In February we outlined a case for higher natural gas prices into the spring. This primarily was based on the seasonal tendency for natural gas prices to rise as supplies worked towards a low at the end of winter.
Indeed, supplies did continue to decline through the spring—following typical seasonal norms. Since the low in February, natural gas prices have rallied more than 20%. Kudos to all who sold the puts.
But with May here and summer around the corner, prices will now be subject to the reverse of that seasonal pattern. This will present opportunities for option writers on the other side of this market.
Seasonal fundamentals reverse in May
After winter ends, distributors begin what is known as “injection season.” This means they begin adding or “injecting” supplies back into storage. Thus natural gas supplies often begin to build again as the milder weather of May finally arrives.
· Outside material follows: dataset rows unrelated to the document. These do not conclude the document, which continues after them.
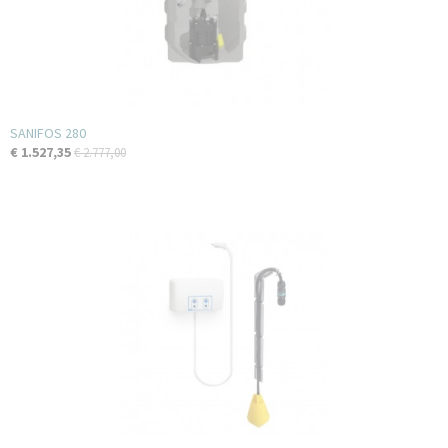
SANIFOS 280
€ 1.527,35
€ 2.777,00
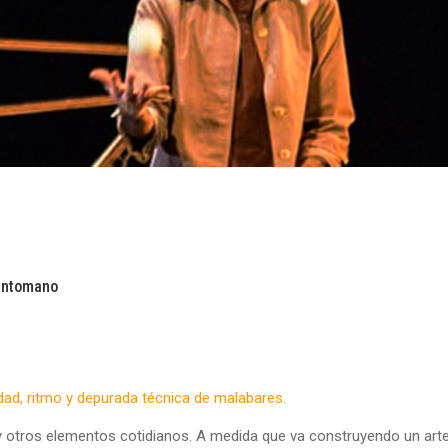
aintomano
dad, ritmo y depurada técnica de malabares.
as y otros elementos cotidianos. A medida que va construyendo un art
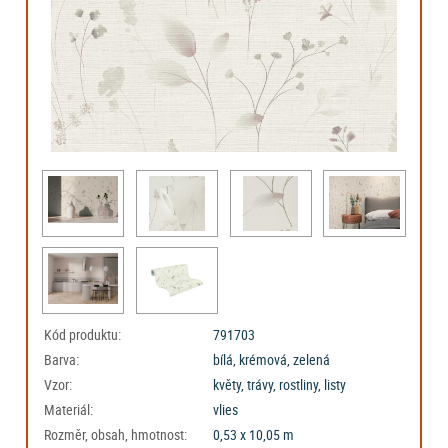
Kód produktu:
791703
Barva:
bílá, krémová, zelená
Vzor:
květy, trávy, rostliny, listy
Materiál:
vlies
Rozměr, obsah, hmotnost:
0,53 x 10,05 m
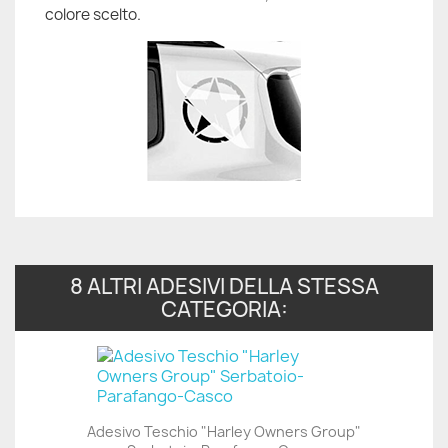
colore scelto.
8 ALTRI ADESIVI DELLA STESSA
CATEGORIA:
Adesivo Teschio "Harley Owners Group"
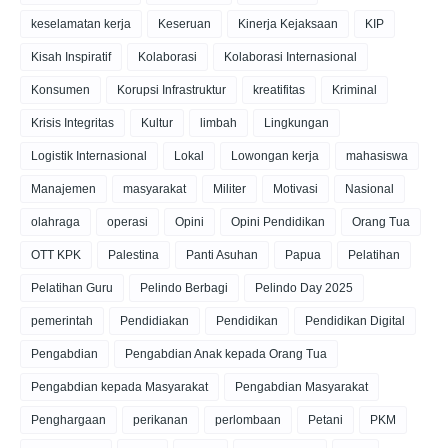
keselamatan kerja
Keseruan
Kinerja Kejaksaan
KIP
Kisah Inspiratif
Kolaborasi
Kolaborasi Internasional
Konsumen
Korupsi Infrastruktur
kreatifitas
Kriminal
Krisis Integritas
Kultur
limbah
Lingkungan
Logistik Internasional
Lokal
Lowongan kerja
mahasiswa
Manajemen
masyarakat
Militer
Motivasi
Nasional
olahraga
operasi
Opini
Opini Pendidikan
Orang Tua
OTT KPK
Palestina
Panti Asuhan
Papua
Pelatihan
Pelatihan Guru
Pelindo Berbagi
Pelindo Day 2025
pemerintah
Pendidiakan
Pendidikan
Pendidikan Digital
Pengabdian
Pengabdian Anak kepada Orang Tua
Pengabdian kepada Masyarakat
Pengabdian Masyarakat
Penghargaan
perikanan
perlombaan
Petani
PKM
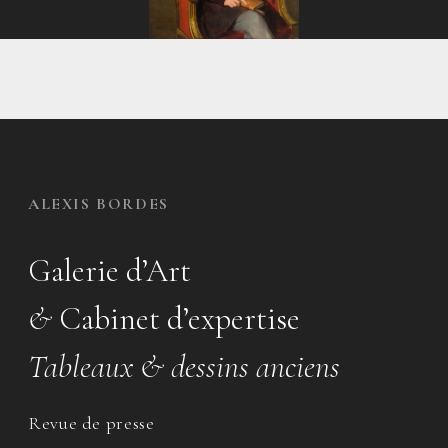
ALEXIS BORDES
Galerie d’Art
&
Cabinet d’expertise
Tableaux & dessins anciens
Revue de presse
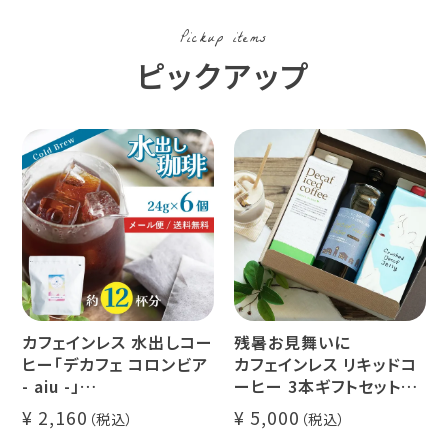
Pickup items
ピックアップ
カフェインレス 水出しコー
残暑お見舞いに
ヒー「デカフェ コロンビア
カフェインレス リキッドコ
- aiu -」
ーヒー 3本ギフトセット
24g×6個（約12杯分）
クラッシュド デカフェ ゼリ
2,160
5,000
マウンテンウォータープロ
ー 1本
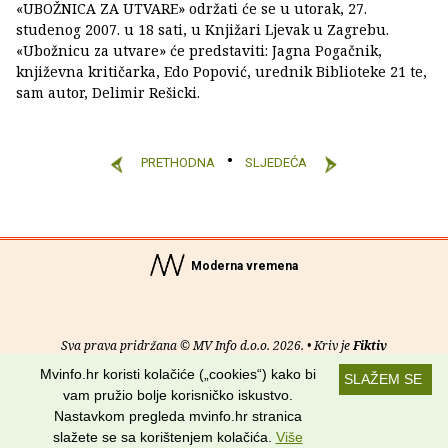
«UBOŽNICA ZA UTVARE» održati će se u utorak, 27.
studenog 2007. u 18 sati, u Knjižari Ljevak u Zagrebu.
«Ubožnicu za utvare» će predstaviti: Jagna Pogačnik,
književna kritičarka, Edo Popović, urednik Biblioteke 21 te,
sam autor, Delimir Rešicki.
PRETHODNA
SLJEDEĆA
Moderna vremena
Sva prava pridržana © MV Info d.o.o. 2026. • Kriv je
Fiktiv
Mvinfo.hr koristi kolačiće („cookies“) kako bi
SLAŽEM SE
O nama
•
Pomoć
•
Uvjeti korištenja
•
RSS kanali
vam pružio bolje korisničko iskustvo.
Nastavkom pregleda mvinfo.hr stranica
Potraži nas na:
slažete se sa korištenjem kolačića.
Više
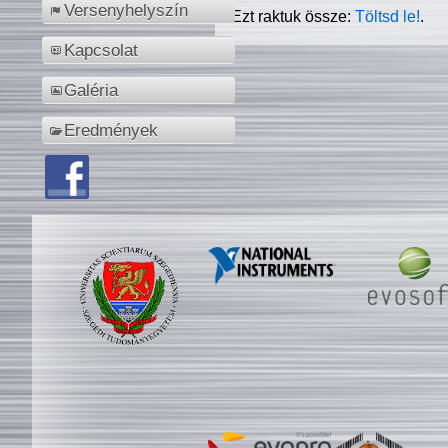
Versenyhelyszín
Ezt raktuk össze:
Töltsd le!
.
Kapcsolat
Galéria
Eredmények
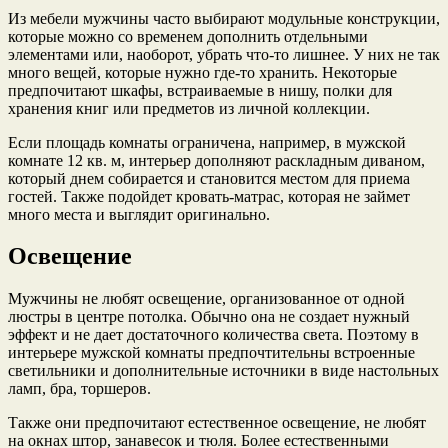
Из мебели мужчины часто выбирают модульные конструкции,
которые можно со временем дополнить отдельными
элементами или, наоборот, убрать что-то лишнее. У них не так
много вещей, которые нужно где-то хранить. Некоторые
предпочитают шкафы, встраиваемые в нишу, полки для
хранения книг или предметов из личной коллекции.
Если площадь комнаты ограничена, например, в мужской
комнате 12 кв. м, интерьер дополняют раскладным диваном,
который днем собирается и становится местом для приема
гостей. Также подойдет кровать-матрас, которая не займет
много места и выглядит оригинально.
Освещение
Мужчины не любят освещение, организованное от одной
люстры в центре потолка. Обычно она не создает нужный
эффект и не дает достаточного количества света. Поэтому в
интерьере мужской комнаты предпочтительны встроенные
светильники и дополнительные источники в виде настольных
ламп, бра, торшеров.
Также они предпочитают естественное освещение, не любят
на окнах штор, занавесок и тюля. Более естественными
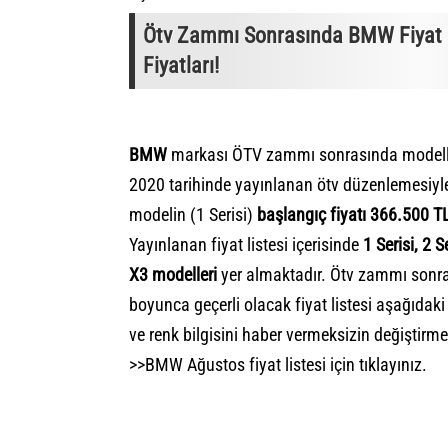
Ötv Zammı Sonrasında BMW Fiyat L
Fiyatları!
BMW
markası ÖTV zammı sonrasında modelleri 
2020 tarihinde yayınlanan ötv düzenlemesiyl
modelin (1 Serisi)
başlangıç fiyatı 366.500 T
Yayınlanan fiyat listesi içerisinde
1 Serisi, 2 S
X3 modelleri
yer almaktadır. Ötv zammı sonrası
boyunca geçerli olacak fiyat listesi aşağıdaki
ve renk bilgisini haber vermeksizin değiştirme 
>>
BMW Ağustos fiyat listesi için tıklayınız.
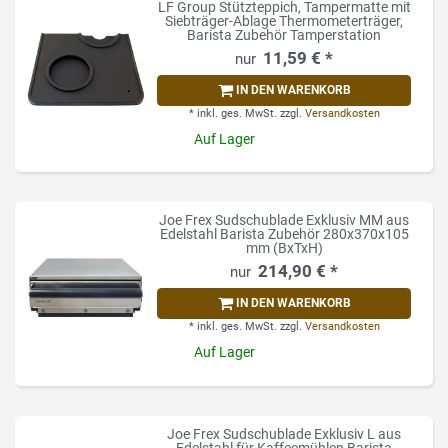
LF Group Stützteppich, Tampermatte mit
Siebträger-Ablage Thermometerträger,
Barista Zubehör Tamperstation
11,59 € *
IN DEN WARENKORB
*
inkl. ges. MwSt.
zzgl.
Versandkosten
Auf Lager
Joe Frex Sudschublade Exklusiv MM aus
Edelstahl Barista Zubehör 280x370x105
mm (BxTxH)
214,90 € *
IN DEN WARENKORB
*
inkl. ges. MwSt.
zzgl.
Versandkosten
Auf Lager
Joe Frex Sudschublade Exklusiv L aus
Edelstahl für Kaffeemühlen Barista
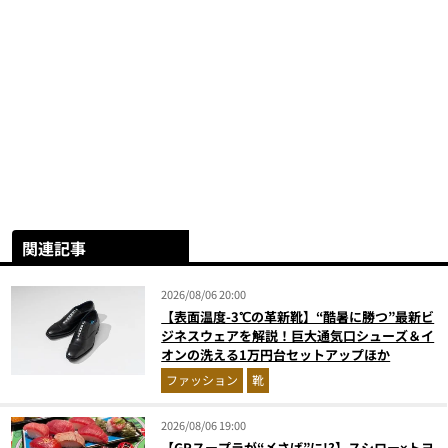
関連記事
2026/08/06 20:00
【表面温度-3℃の革新靴】“酷暑に勝つ”最新ビ
ジネスウェアを解説！巨大通気口シューズ＆イ
オンの洗える1万円台セットアップほか
ファッション
靴
2026/08/06 19:00
【GRスープラが“〆さば”に!?】スシロー×トヨ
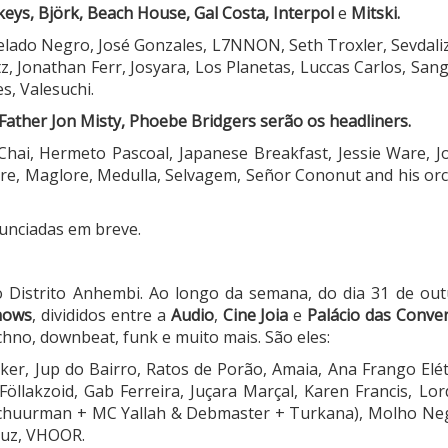
keys,
Björk
, Beach House, Gal Costa, Interpol
e
Mitski.
lado Negro, José Gonzales, L7NNON, Seth Troxler, Sevdaliza
utz, Jonathan Ferr, Josyara, Los Planetas, Luccas Carlos, S
s, Valesuchi.
, Father Jon Misty, Phoebe Bridgers serão os headliners.
hai, Hermeto Pascoal, Japanese Breakfast, Jessie Ware, J
stre, Maglore, Medulla, Selvagem, Señor Cononut and his or
nunciadas em breve.
istrito Anhembi. Ao longo da semana, do dia 31 de outu
hows
, divididos entre a
Audio
,
Cine Joia
e
Palácio das Conv
echno, downbeat, funk e muito mais. São eles:
iker, Jup do Bairro, Ratos de Porão, Amaia, Ana Frango Elét
akzoid, Gab Ferreira, Juçara Marçal, Karen Francis, Lord A
 Schuurman + MC Yallah & Debmaster + Turkana), Molho Neg
 Luz, VHOOR.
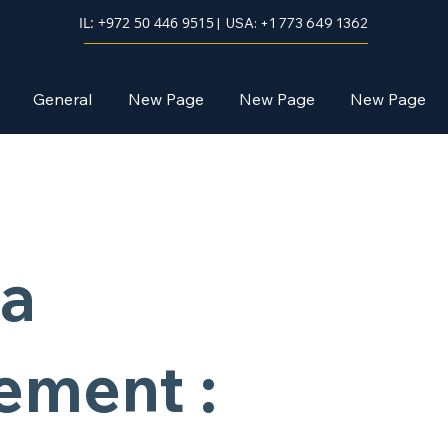
IL: +972 50 446 9515
| USA: +1 773 649 1362
General
New Page
New Page
New Page
na
ement :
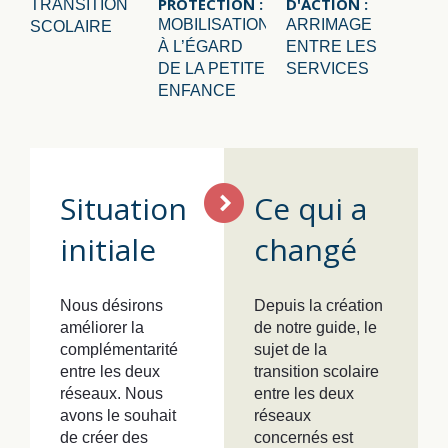
PROTECTION :
D'ACTION :
TRANSITION
MOBILISATION
ARRIMAGE
SCOLAIRE
À L’ÉGARD
ENTRE LES
DE LA PETITE
SERVICES
ENFANCE
Situation
Ce qui a
initiale
changé
Nous désirons
Depuis la création
améliorer la
de notre guide, le
complémentarité
sujet de la
entre les deux
transition scolaire
réseaux. Nous
entre les deux
avons le souhait
réseaux
de créer des
concernés est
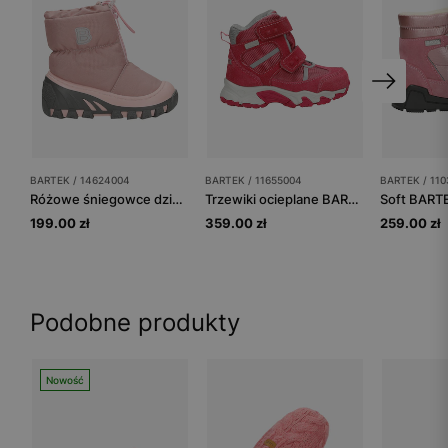
BARTEK / 14624004
BARTEK / 11655004
BARTEK / 110
Różowe śniegowce dziewczęce BARTEK 14624004 ocieplane naturalną wełną
Trzewiki ocieplane BARTEK 11655004, dla dziewcząt, fuksja
199.00 zł
359.00 zł
259.00 zł
Podobne produkty
Nowość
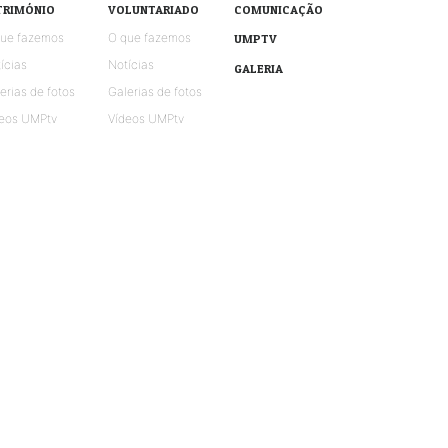
TRIMÓNIO
VOLUNTARIADO
COMUNICAÇÃO
que fazemos
O que fazemos
UMPTV
ícias
Notícias
GALERIA
erias de fotos
Galerias de fotos
eos UMPtv
Vídeos UMPtv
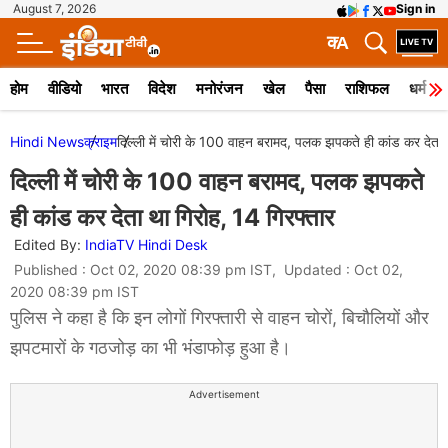
August 7, 2026
Sign in
क
A
होम
वीडियो
भारत
विदेश
मनोरंजन
खेल
पैसा
राशिफल
धर्म
Hindi News
क्राइम
दिल्ली में चोरी के 100 वाहन बरामद, पलक झपकते ही कांड कर देता 
दिल्ली में चोरी के 100 वाहन बरामद, पलक झपकते
ही कांड कर देता था गिरोह, 14 गिरफ्तार
Edited By:
IndiaTV Hindi Desk
Published : Oct 02, 2020 08:39 pm IST, Updated : Oct 02,
2020 08:39 pm IST
पुलिस ने कहा है कि इन लोगों गिरफ्तारी से वाहन चोरों, बिचौलियों और
झपटमारों के गठजोड़ का भी भंडाफोड़ हुआ है।
Advertisement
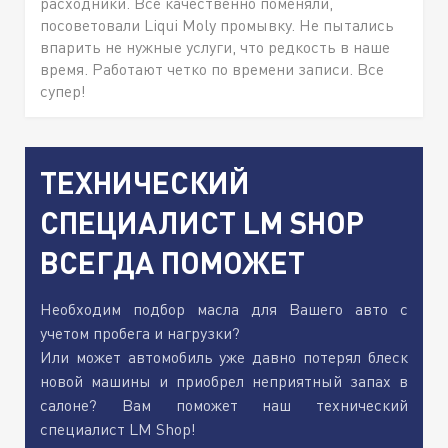
расходники. Все качественно поменяли,
посоветовали Liqui Moly промывку. Не пытались
впарить не нужные услуги, что редкость в наше
время. Работают четко по времени записи. Все
супер!
ТЕХНИЧЕСКИЙ
СПЕЦИАЛИСТ LM SHOP
ВСЕГДА ПОМОЖЕТ
Необходим подбор масла для Вашего авто с
учетом пробега и нагрузки?
Или может автомобиль уже давно потерял блеск
новой машины и приобрел неприятный запах в
салоне? Вам поможет наш технический
специалист LM Shop!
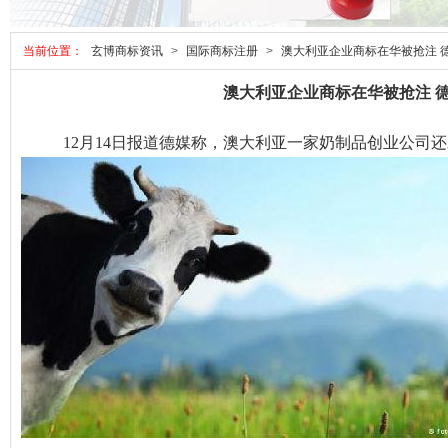
当前位置：
玄博商标资讯
>
国际商标注册
>
澳大利亚企业商标在华被抢注 
澳大利亚企业商标在华被抢注 
12月14日报道德媒称，澳大利亚一家奶制品创业公司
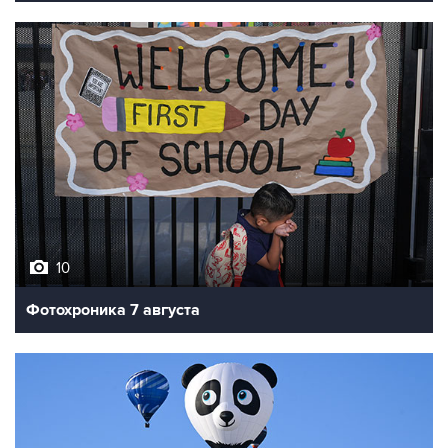
10
Фотохроника 7 августа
The result has historically often been a seasonal price decline into the summer months. Why? Economics 101: As supplies begin to rise, prices tend to fall. This tendency is illustrated clearly in the seasonal chart below:
Natural gas prices have historically tended to decline into summer as inventories once again begin to build. (*This chart represents averages only. Past performance is not indicative of future results.)
2017 Natural Gas Fundamentals
At the time of this writing, supplies of natural gas stand at 2.061 trillion cubic feet (tcf). While this is still 16.8% below last year at this time, it remains 14.6% above the five-year average. As supply levels appear to be following closely with seasonal norms, the premium sniper has every reason to expect supplies to begin building again this month, and thus corresponding price weakness into summer.
Historically, natural gas supplies have tended to start building in May, often pressuring prices. This year’s supply draws appear to be following seasonal norms.